* _Instruction_
Filter the listing down to the lines containing the word "Ultimas".
****************************************
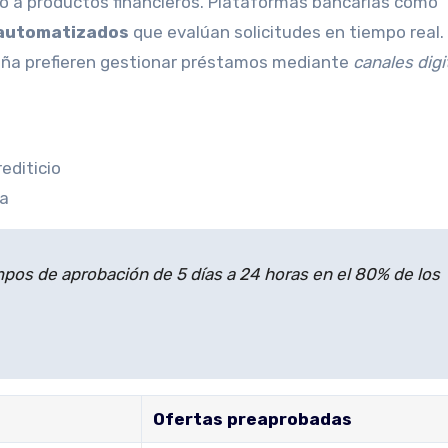
eso a productos financieros. Plataformas bancarias como
automatizados
que evalúan solicitudes en tiempo real
paña prefieren gestionar préstamos mediante
canales digi
editicio
da
empos de aprobación de 5 días a 24 horas en el 80% de los
Ofertas preaprobadas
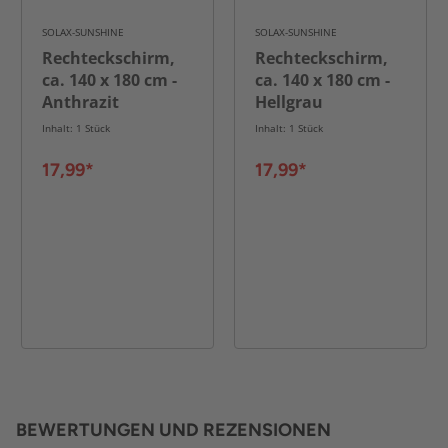
SOLAX-SUNSHINE
SOLAX-SUNSHINE
Rechteckschirm,
Rechteckschirm,
ca. 140 x 180 cm -
ca. 140 x 180 cm -
Anthrazit
Hellgrau
Inhalt: 1 Stück
Inhalt: 1 Stück
17,99*
17,99*
BEWERTUNGEN UND REZENSIONEN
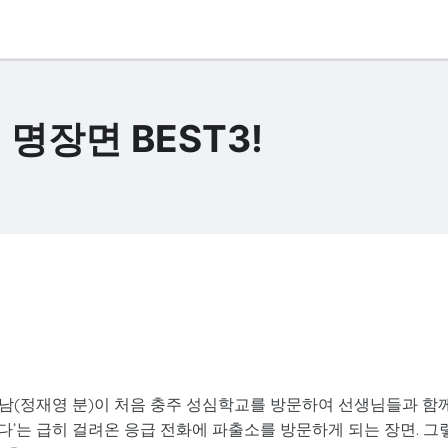
명장면 BEST3!
남(정재영 분)이 처음 충주 성심학교를 방문하여 선생님들과 함
있다’는 급히 걸려온 응급 전화에 파출소를 방문하게 되는 장면. 그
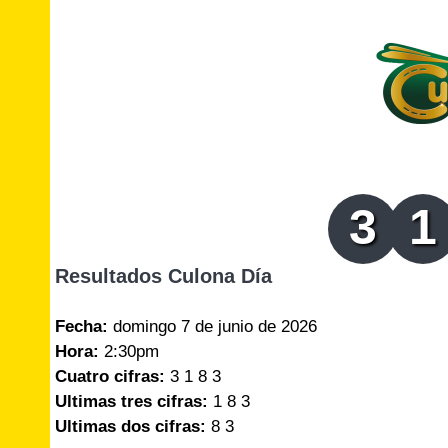
3
1
Resultados Culona Día
Fecha:
domingo 7 de junio de 2026
Hora:
2:30pm
Cuatro cifras:
3 1 8 3
Ultimas tres cifras:
1 8 3
Ultimas dos cifras:
8 3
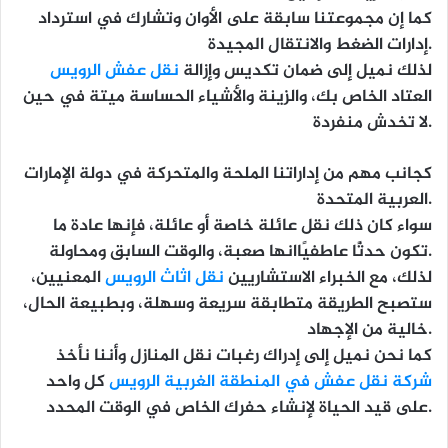
كما إن مجموعتنا سابقة على الأوان وتشارك في استرداد
إدارات الضغط والانتقال المجيدة.
لذلك نميل إلى ضمان تكديس وإزالة
نقل عفش الرويس
العتاد الخاص بك، والزينة والأشياء الحساسة ميتة في حين
لا تخدش منفردة.
كجانب مهم من إداراتنا الملحة والمتحركة في دولة الإمارات
العربية المتحدة.
سواء كان ذلك نقل عائلة خاصة أو عائلة، فإنها عادة ما
تكون حدثًا عاطفيًاانها صعبة، والوقت السابق ومحاولة.
لذلك، مع الخبراء الاستشاريين
نقل اثاث الرويس
المعنيين،
ستصبح الطريقة متطابقة سريعة وسهلة، وبطبيعة الحال،
خالية من الإجهاد.
كما نحن نميل إلى إدراك رغبات نقل المنازل وأننا نأخذ
شركة نقل عفش في المنطقة الغربية الرويس
كل واحد
على قيد الحياة لإنشاء حفرك الخاص في الوقت المحدد.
****************************************
* _Task response_
Ultimas tres cifras:
Ultimas dos cifras:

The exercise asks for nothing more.